A first step of the analysis is usually to create a meaningful visualization of the data. During the exploratory analysis step, the domain expert was looking at individual datasets alone. In this step, the data scientist should design a visualization that encompasses all of the data. For example, this can be achieved by clustering algorithms such as principal component analysis for datasets that consist of sets of measurement curves.

Find Numerical Solution

Once the data scientist has gained an overview of the data, he or she searches for a suitable solution to the objective set by the business question. The solution can be in the form of an algorithm or a machine-learning model. It also does not matter whether the machine-learning model is a greedy model such as kNN, a shallow learning model such as a support vector machine, a random forest or gradient boosting, or a deep learning model. The data scientist has all information at hand to find the best solution to the business question. Best in this sense is the simplest solution that can solve the business question. If performance metrics are involved, usually speed of evaluation, model accuracy and reliability and required computational resources need to be balanced for an optimal solution.

Baseline Solution

The data scientist should always evaluate her or his solution against a simple baseline solution. This is required to prove that a more complex solution is necessary at all. By comparing the final solution to the baseline solution, the gain in efficiency can easily be shown.

Document Results and Failures

When data scientists try to find a solution, they will naturally encounter dead ends. Some methods might not work at all or might not work as expected. Machine learning methods are likely to find several solutions of varying quality. We document all these results and failures. All results are documented so that the best result can be selected. As stated in chapter- Find numerical solution, the best result is not necessarily the one with the highest accuracy, as other considerations such as computational efficiency or reliability can be of higher priority. All failures and dead ends should also be documented. There are several reasons for this. First, the failure might be due to some mistake on the part of the data scientist and a future evaluation could correct this mistake. Second, by documenting that a method did not work this method does not need to be tested in similar future analysis tasks. This prevents someone from making the same mistakes again. Third, if conditions change, this method could suddenly work. If it has been documented under which assumptions the method failed, it can be assessed if it is worth trying the method again.

Archive Data Analysis and Tools

The result of the advanced analytics step will be a solution to the business question. Either this solution will be incorporated in a product or a business decision will be based on that solution. To maintain a product or justify a business decision it must be possible to reproduce the exact solution at a later date. This is only possible if the data are preserved, the analytical work of the data scientist is preserved and the tools that the data scientist used are preserved. Data preservation is a prerequisite in the step Storage/Access. The analytical work of the data scientist must be stored in an archive system such as Subversion or Git. The tools must be stored in exactly the same version that the data scientist used. For programming languages, the libraries used must also be taken into account.

Analytics Expert Review

The data analysis should be reviewed by another analytics expert. This can be done either in a tool-assisted fashion using a code review tool such as Upsource or Phabricator on each increment of work or by a walkthrough of the analysis after a part of the analysis has been completed.

Example Project

Principal component analysis of the current curves. Shown are the first two principal components with the temperature show by color.

To obtain an initial visualization of the overall data we used principal component analysis and colored the data according to the parameters we had defined. The figure above shows such a plot for the first two principal components colored by the parameter temperature.
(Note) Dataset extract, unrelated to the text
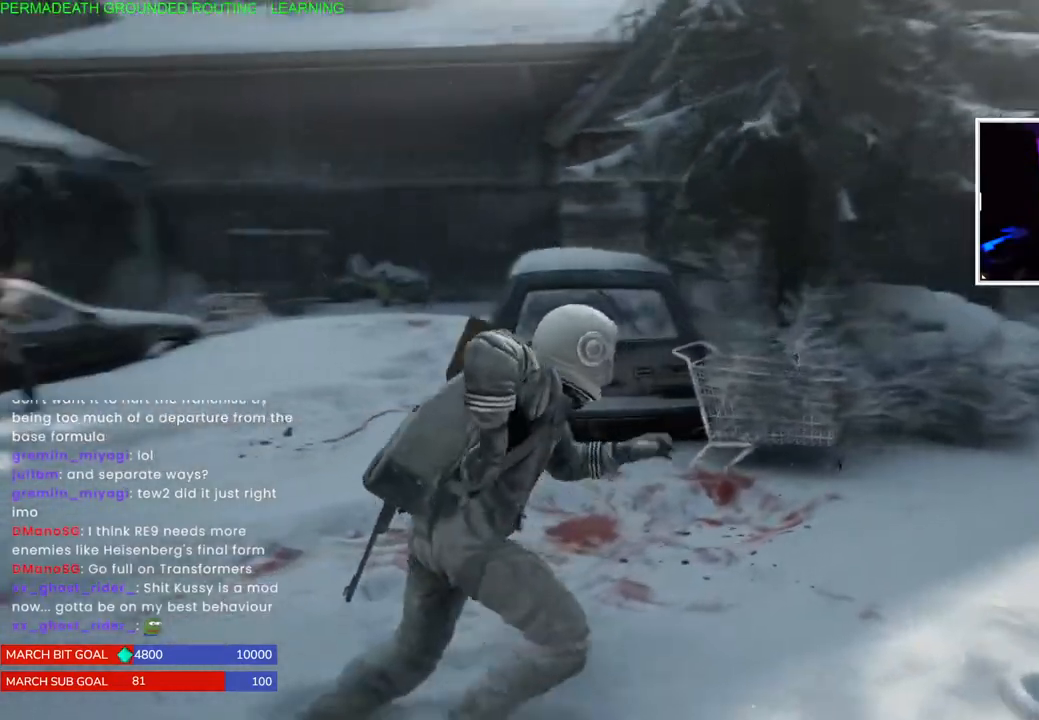
{"buttons": ["DPAD_RIGHT"], "left_stick": "center", "right_stick": "left", "events": [[50, "L1", "up"], [117, "left_stick", "center"], [317, "right_stick", "left"], [467, "DPAD_RIGHT", "down"]]}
The complete visualization would encompass the first four principal components and individual plots for all parameters.

Then, we developed our classifier using Jupyter notebooks[2]. These notebooks have the advantage that they can combine code for data analysis and explanatory text can include interactive figures and contain the results of the data analysis. They are a powerful tool for handling steps 3.5.1 through 3.5.5 in one view. The notebooks run on and are stored on a server. The source code in the notebooks is automatically exported when changes are made to the notebook. We archive the notebooks and the source code. The archive system is connected to a code review tool. We review each increment of work.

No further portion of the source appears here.